Templeton American Legion Post #220, Templeton 4-H, and El Paso de Robles Chapter, NSDAR volunteered their time Saturday morning
TEMPLETON — Last weekend, veterans in the Templeton Cemetery were honored with live wreaths placed on their graves for National Wreaths Across America Day.
On the foggy and chill morning of Saturday, Dec. 17, the Templeton American Legion Post #220, Templeton 4-H, and the El Paso de Robles Chapter, National Society Daughters of the American Revolution (NSDAR) placed wreaths on 350 veteran graves in the cemetery.
“We had a wonderful turnout this year … it’s outstanding,” said Legion Post Commander Larry Mora of the volunteer turnout this year at the cemetery.
Wreaths Across America (WAA) coordinates wreath-laying ceremonies at more than 2,500 locations across the United States, at sea, and abroad.
WAA is committed to teaching younger generations about the value of their freedoms and the importance of honoring those who sacrificed so much to protect those freedoms. The organization offers learning tools, interactive media projects, and opportunities for youth groups to participate in the events. They also work to create opportunities to connect “the Greatest Generation” with the “Generation of Hope,” passing on inspirational stories from World War II veterans to the leaders of the future.
Seven years ago, Mora came across the Wreaths Across America program and decided to bring the tradition to Templeton. A Vietnam Army Veteran himself, Mora started the first year purchasing 50-100 wreaths for the local veterans. Now, they purchase over 300 wreaths to cover the cemetery.

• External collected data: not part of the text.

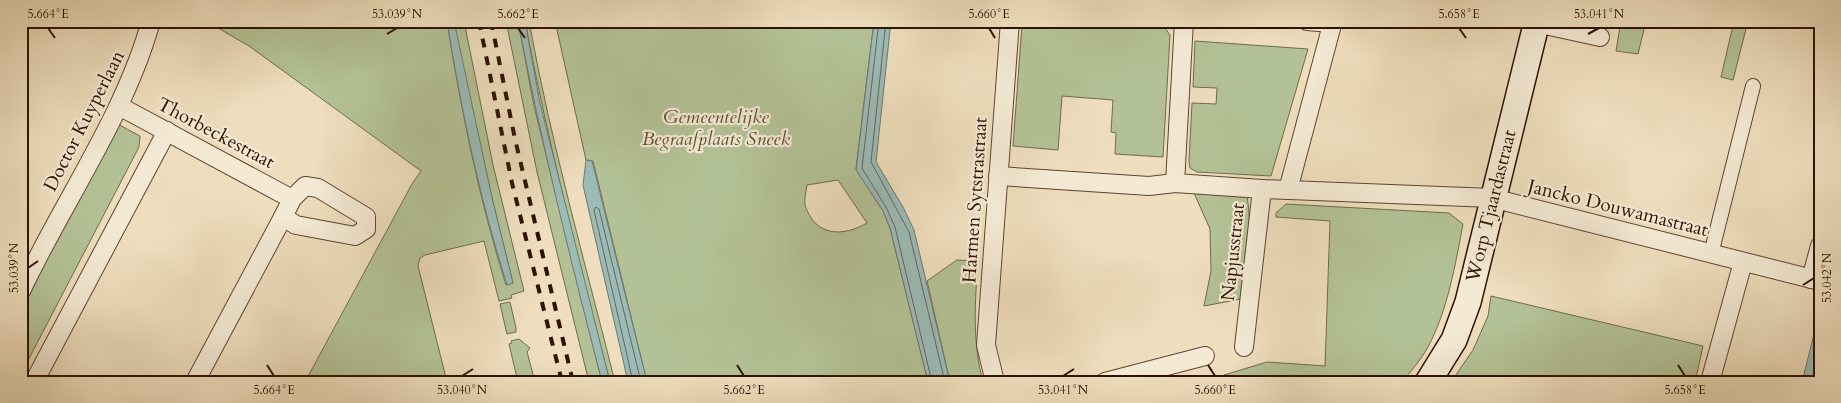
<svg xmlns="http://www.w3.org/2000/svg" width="1841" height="403" font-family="Cardo,serif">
<rect width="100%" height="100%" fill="#eedebd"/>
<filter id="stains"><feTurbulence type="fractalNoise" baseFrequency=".004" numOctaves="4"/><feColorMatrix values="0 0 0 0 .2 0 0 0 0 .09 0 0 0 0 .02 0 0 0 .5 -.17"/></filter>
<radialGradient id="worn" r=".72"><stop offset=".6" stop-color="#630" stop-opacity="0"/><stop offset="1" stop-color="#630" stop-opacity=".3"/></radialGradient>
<g fill="#b3c296" stroke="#716a4c" fill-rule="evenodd">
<path d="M206 21H447C461 110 479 199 506 285L513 283 493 202 455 33 454 21H464L493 165 524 291 511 295 512 298 499 301 484 241 425 255 420 258 418 266 447 382H305L412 184 421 171 249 46Z"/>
<polygon points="506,21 518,21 534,106 602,382 589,382 537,172"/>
<path d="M525 21H529C551 143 585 262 615 382H610C579 262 548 143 525 21Z"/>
<path d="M555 21H874L856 169 883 211 890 228 928 382H647L593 161 586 160ZM838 180 867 223C843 237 815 237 805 205 804 200 806 191 807 185Z"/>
<polygon points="1026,21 1160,21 1170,35 1163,157 1115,154 1116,133 1111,132 1113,100 1062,96 1058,150 1013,146 1022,25"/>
<polygon points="1588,21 1646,21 1638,54 1616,51 1620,27"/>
<polygon points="1734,21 1748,21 1733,80 1721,77"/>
<polygon points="1195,41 1308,49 1271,176 1197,172 1190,168 1189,161 1192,103 1216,104 1217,88 1193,87"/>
<polygon points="112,121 140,136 139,147 21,374 21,297"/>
<path d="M1194 193 1247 195C1252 226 1250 269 1241 299L1204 306 1211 271 1210 229Z"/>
<path d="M1286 204 1449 213 1463 224C1455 266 1448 309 1428 347 1421 360 1411 371 1402 382H1222L1224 375 1267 362 1325 366 1330 221 1276 217V213Z"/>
<path d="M957 260 978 261C975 302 972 341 983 382H950L927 281Z"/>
<polygon points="1491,296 1703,346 1695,382 1451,382 1473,350 1488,316"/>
<polygon points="510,302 516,328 516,332 507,334 500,304"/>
<polygon points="519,339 530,348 527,352 535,382 518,382 509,344 512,343 511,341"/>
</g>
<g fill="#9bbbb7" stroke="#70776f">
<path d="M447 21H454L493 202 513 283 507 285C480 200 461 110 447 21Z"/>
<path d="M518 21H525L540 103 610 382H602C571 262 541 142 518 21Z"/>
<polygon points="874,21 891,21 876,162 903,207 914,230 950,382 928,382 890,228 883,211 856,170"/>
<polygon points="586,160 592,161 647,382 628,382 583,185"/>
<polygon points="1814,334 1820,335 1820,380 1819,382 1802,382"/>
</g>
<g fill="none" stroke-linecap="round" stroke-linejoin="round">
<g stroke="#65665c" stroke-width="1">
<polyline points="879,21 862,168 887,209 895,227 932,382"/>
<polyline points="886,21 871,162 909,232 945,382"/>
<polyline points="633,382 594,210 596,207 599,209 641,382"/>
</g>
<defs>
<polyline id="pedestrian" points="1711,254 1753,86"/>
<g id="minor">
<polyline points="1307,21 1332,23"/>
<polyline points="1536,23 1600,37"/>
<polyline points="119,106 292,199 283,217 296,225 355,236 366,229 366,217 318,188 305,186 292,199"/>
<polyline points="998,176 1149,186 1175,183 1262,189 1244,347"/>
<polyline points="1175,183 1184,21"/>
<polyline points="1262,189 1492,198 1820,281"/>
<polyline points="1288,190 1333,21"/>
<polyline points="1811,279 1820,246"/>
<path d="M21 291C63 202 125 115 151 21"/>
<polyline points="34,382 167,131"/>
<polyline points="195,382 283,217"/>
<polyline points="995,382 986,345 1010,21"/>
<polyline points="1105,382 1205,356"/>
<polyline points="1710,382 1743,262"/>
</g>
<polyline id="secondary" points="1428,382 1454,340 1468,302 1537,21"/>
</defs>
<use href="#pedestrian" stroke="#5f4431" stroke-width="16"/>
<use href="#minor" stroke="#5f4431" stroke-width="20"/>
<use href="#secondary" stroke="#2f1102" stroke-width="28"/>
<use href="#pedestrian" stroke="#f4ead4" stroke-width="14"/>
<use href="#minor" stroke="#f4ead4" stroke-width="18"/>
<use href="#secondary" stroke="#f4ead4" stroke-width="25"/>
<g stroke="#2f1102" stroke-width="4" stroke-dasharray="9 9" stroke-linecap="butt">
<polyline points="479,21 512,183 562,382"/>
<polyline points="491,21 515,139 573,382"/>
</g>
</g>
<path fill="none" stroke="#2f1102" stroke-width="2" d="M48 28 55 38M518 28 525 38M989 28 995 38M1459 28 1466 38M387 34 397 28M1588 34 1599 28M28 268 38 261M1803 285 1814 278M267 365 274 376M737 365 744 376M1208 365 1215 376M1678 365 1685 376M462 376 473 369M1063 376 1074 369"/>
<g text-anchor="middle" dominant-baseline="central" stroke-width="4.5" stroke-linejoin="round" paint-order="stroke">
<g font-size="19" font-style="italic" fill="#5d4f36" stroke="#f4ead4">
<text x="716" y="117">Gemeentelijke<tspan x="716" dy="22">Begraafplaats Sneek</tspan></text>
</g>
<g font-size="19" fill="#2f1102" stroke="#f4ead4">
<text transform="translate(84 121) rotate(-63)">Doctor Kuyperlaan</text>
<text transform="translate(216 133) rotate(28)">Thorbeckestraat</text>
<text transform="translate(975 200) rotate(-86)">Harmen Sytstrastraat</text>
<text transform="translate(1491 206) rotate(-76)">Worp Tjaardastraat</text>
<text transform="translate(1618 208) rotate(14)">Jancko Douwamastraat</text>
<text transform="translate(1233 252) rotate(-84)">Napjusstraat</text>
</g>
</g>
<rect width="1841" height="403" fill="none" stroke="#eedebd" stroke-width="55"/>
<rect x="28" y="28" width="1786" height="348" fill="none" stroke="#2f1102" stroke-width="2"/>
<g font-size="12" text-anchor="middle" fill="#2f1102">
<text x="48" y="18">5.664°E</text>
<text x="397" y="18">53.039°N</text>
<text x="518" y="18">5.662°E</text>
<text x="989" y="18">5.660°E</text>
<text x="1459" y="18">5.658°E</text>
<text x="1599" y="18">53.041°N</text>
<text transform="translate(14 268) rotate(-90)" y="4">53.039°N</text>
<text transform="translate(1827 278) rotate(-90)" y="4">53.042°N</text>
<text x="274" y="394">5.664°E</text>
<text x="462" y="394">53.040°N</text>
<text x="744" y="394">5.662°E</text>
<text x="1063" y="394">53.041°N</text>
<text x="1215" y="394">5.660°E</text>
<text x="1685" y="394">5.658°E</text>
</g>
<rect width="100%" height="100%" filter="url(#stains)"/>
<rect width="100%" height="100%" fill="url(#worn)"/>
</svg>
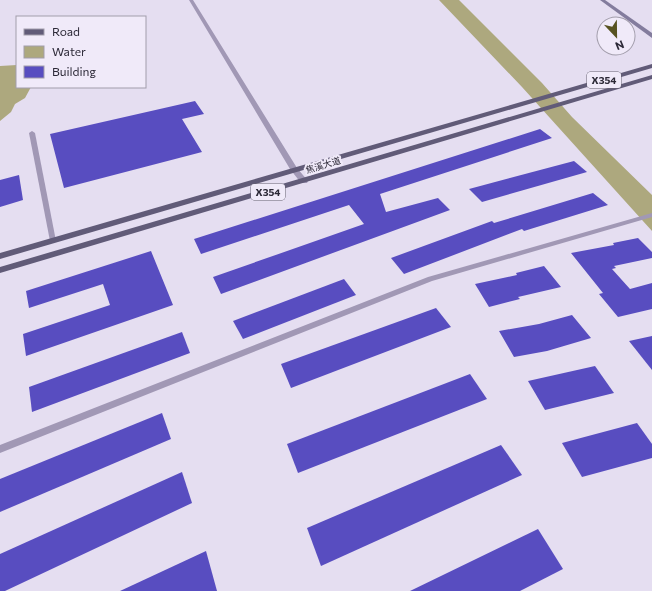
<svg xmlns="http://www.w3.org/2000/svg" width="652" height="591" viewBox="0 0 652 591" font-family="Commissioner,'Noto Sans SC',sans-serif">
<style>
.water{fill:#ada87e}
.building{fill:#584dc0}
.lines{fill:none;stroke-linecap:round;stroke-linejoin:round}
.lane{fill:#a198b5;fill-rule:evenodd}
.street{fill:#a198b5;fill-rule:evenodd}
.secondary{fill:#837c9d;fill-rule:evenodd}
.primary{fill:#615b78;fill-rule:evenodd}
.labels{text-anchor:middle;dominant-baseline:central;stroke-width:4;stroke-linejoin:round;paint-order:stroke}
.far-street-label{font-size:9px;fill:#2c2937;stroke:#f0eaf9}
.shield{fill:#f0eaf9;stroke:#676371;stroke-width:1}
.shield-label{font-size:10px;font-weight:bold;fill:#2c2937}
</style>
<rect width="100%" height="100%" fill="#e5def1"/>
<!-- water -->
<g class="water">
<polygon points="439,0 459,0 542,83 572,117 652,195 652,231 522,87"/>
<polygon points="17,65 17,87 31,87 25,98 15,104 11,112 0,121 0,66"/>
</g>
<!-- building -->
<g class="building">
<polygon points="195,101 204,114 182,119 202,152 64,188 50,134"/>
<polygon points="540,129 552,138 380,194 386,212 438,198 450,210 221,294 213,277 364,224 349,205 201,254 194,239"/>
<polygon points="574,161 587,172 482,202 469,189"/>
<polygon points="19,175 23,200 0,207 0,180"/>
<polygon points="593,193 608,205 524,231 522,229 404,274 391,258 492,221 494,223"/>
<polygon points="638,238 652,252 652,258 614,266 616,268 612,269 630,289 652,283 652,309 618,317 599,294 603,293 571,253 614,245 613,243"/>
<polygon points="151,251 173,305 26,356 23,334 110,305 103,284 29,308 26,291"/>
<polygon points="544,266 561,287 518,297 520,299 489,307 475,284 517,275 516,273"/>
<polygon points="344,279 356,295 243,339 233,321"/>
<polygon points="436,308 451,327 291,388 281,364"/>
<polygon points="572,315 591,338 547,351 514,357 499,331 539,324"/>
<polygon points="182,332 190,353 32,412 29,387"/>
<polygon points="652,336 652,370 629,341"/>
<polygon points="595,366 614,393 545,410 528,381"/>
<polygon points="470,374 487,399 298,473 287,444"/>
<polygon points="162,413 171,439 0,512 0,479"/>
<polygon points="637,423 652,444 652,458 582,477 562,443"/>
<polygon points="501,445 522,475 321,566 307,528"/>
<polygon points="182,472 192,503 5,591 0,591 0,554"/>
<polygon points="538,529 563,569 520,591 410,591"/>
<polygon points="206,551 217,591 120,591"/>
</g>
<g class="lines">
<!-- lane -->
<g class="lane">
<polygon points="32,131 35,133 56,241 53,243 50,241 29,133"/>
<polygon points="652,213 652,217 432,281 0,453 0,445 428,277"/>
</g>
<!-- street -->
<polygon class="street" points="189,0 193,0 297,168 308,181 307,183 301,183 290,169"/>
<!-- secondary -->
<polygon class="secondary" points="600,0 605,0 652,33 652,38"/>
<!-- primary -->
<g class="primary">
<polygon points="652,64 652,68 0,259 0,253"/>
<polygon points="652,75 652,79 0,273 0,267"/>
</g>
</g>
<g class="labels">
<!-- far-street labels -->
<g class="far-street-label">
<text transform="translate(323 165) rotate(-17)">焦溪大道</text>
</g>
<!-- shield labels -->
<g class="shield">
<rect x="587" y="72" width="34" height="16" rx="3"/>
<rect x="251" y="184" width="34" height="16" rx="3"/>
</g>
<g class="shield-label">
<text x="604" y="80">X354</text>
<text x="268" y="192">X354</text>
</g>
</g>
<!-- legend -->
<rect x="16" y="16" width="130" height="72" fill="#f0eaf9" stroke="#a29dab"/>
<rect x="24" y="29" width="20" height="6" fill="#615b78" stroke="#a29dab"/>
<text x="52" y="36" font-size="12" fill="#2c2937">Road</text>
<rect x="24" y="46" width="20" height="12" fill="#ada87e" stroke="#a29dab"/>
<text x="52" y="56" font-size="12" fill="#2c2937">Water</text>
<rect x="24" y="66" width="20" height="12" fill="#584dc0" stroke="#a29dab"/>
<text x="52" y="76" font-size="12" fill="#2c2937">Building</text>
<!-- north arrow -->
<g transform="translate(616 36) rotate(158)"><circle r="19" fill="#f0eaf9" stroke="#a29dab"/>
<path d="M0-3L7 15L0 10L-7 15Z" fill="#575221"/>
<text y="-6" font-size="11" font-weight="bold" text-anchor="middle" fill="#2c2937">N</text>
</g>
</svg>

The oldest veteran in the Templeton Cemetery is Martin Stradler, a sergeant from the Spanish American War. The war, which lasted less than a year, is described as an armed conflict between Spain and the United States after the sinking of the USS Maine in the Havana Harbor in Cuba. While there are no birth or death dates on his gravestone, he is listed as part of the 17th Infantry Regiment.
Mora joined the Lions Club when he returned from Vietnam but never attended a meeting. However, he joined for a second time 16 years ago and was named commander of the chapter shortly after.
“We haven’t had an election since,” Mora laughs, commenting that they need some new members to join.
The live wreaths are now purchased with funds raised from local businesses and sponsors. Mora thanked Mark Switzer especially, who he said is their biggest donor. “He is the most generous donor I have. Every year without fail.”
Each wreath was placed at marked and unmarked veteran graves at the Templeton Cemetery. Before placing the wreath, volunteers read allowed the veteran’s name, noted the war they served in, and regiment if it was available.
“It’s one way of saying thanks one more time to those who have paid the price,” explains Mora, “The veterans are not all combat deaths, just people who have served their country proudly and wouldn’t hesitate to do it again.”
Other than the Templeton Cemetery, Mora brings a wreath to two Templeton locals graves buried at the Paso Robles Cemetery and also one to his father’s grave in Atascadero who was a WWII veteran. Bring in the service runs in Mora’s family, as his twin brother served in the navy during the Vietnam war and his son, who recently retired after 20 years in the service.
Talking about being a veteran, Mora says, “It’s just loving your country and wanting to serve it proudly with distinction.”